My approach is somewhat different. In teaching hospital CEU classes, I found that when students understood the physiology of respiration, it followed that pH, CO2 and HCO3 values made sense. This book, Simplified Arterial Blood Gases, includes the content, explanations and exercises from my course.

Each page presents one concept, illustrated with a simple, light hearted cartoon. In most cases, the information on each page can be understood independently of the page before it. In this way, you won’t get “lost” by wading too deep into material half-understood. Read each page, absorb the material, take a breather and turn the page. This sequence, repeated over the 100 pages and you will be ready to interpret ABGs.

Excerpt from Red Blood Cells & Hemoglobin chapter

After the oxygen diffuses into the blood, 98% of it attaches to the hemoglobin on each red blood cell.

A very small amount, about 2% floats freely in the bloodstream.

Definition: Oxygen Saturation

Oxygen Saturation is the percentage of red blood cells (hemoglobin) that have an oxygen molecule attached to it.

This is 90% saturation. Note that one in ten does not have an oxygen attached.

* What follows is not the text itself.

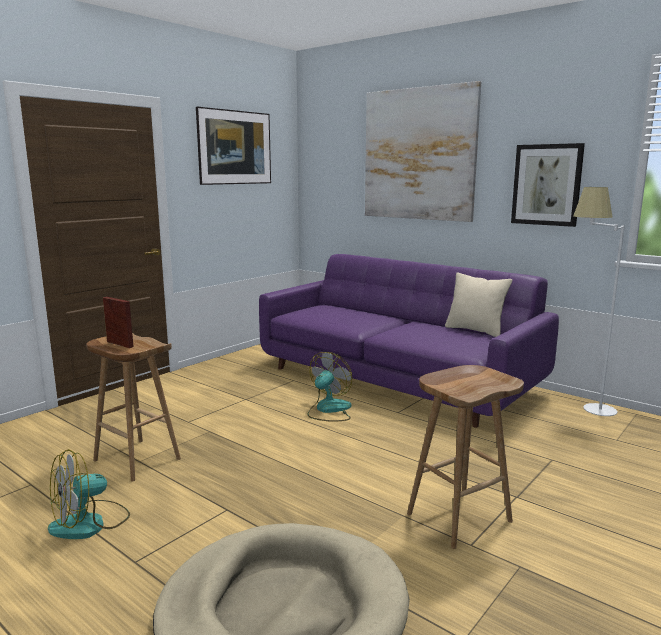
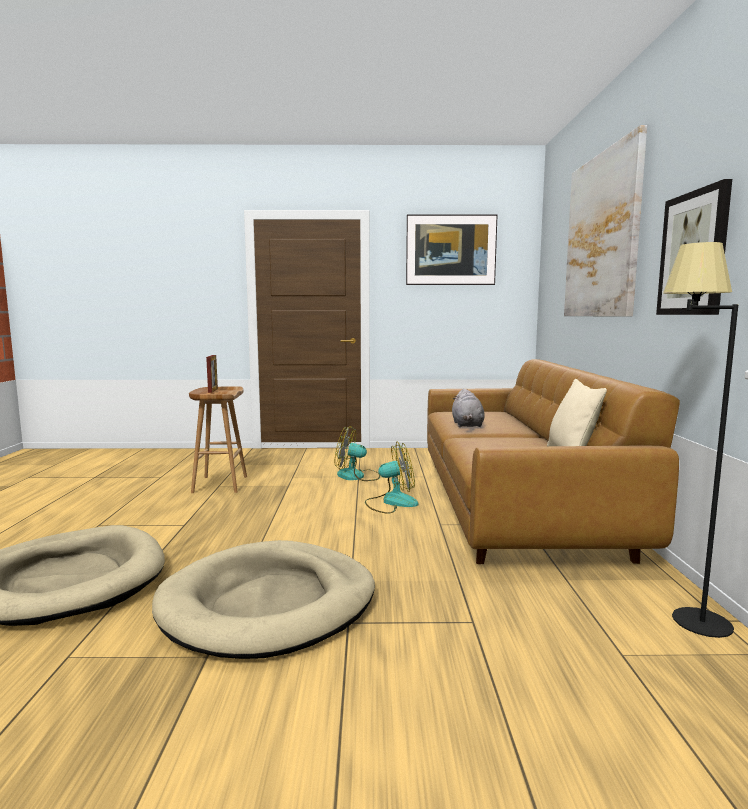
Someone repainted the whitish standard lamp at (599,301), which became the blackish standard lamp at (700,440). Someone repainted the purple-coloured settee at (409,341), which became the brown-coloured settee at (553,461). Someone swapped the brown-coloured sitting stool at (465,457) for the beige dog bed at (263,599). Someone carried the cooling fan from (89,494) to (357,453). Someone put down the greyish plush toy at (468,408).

Relationship Between Oxygen Pressure (PaO2) and Oxygen Saturation (SaO2)

The amount of oxygen that attaches to the hemoglobin (02 Saturation) depends on the partial pressure (Pa02) of the oxygen floating freely in the bloodstream.

Here we see a Pa02 of 40mmHg pushes the oxygen to combine with 70% of the red blood cells.

More Pa02 more Sa02. Here we see a Pa02 of 60 pushes the oxygen to combine with 90% of the red blood cells.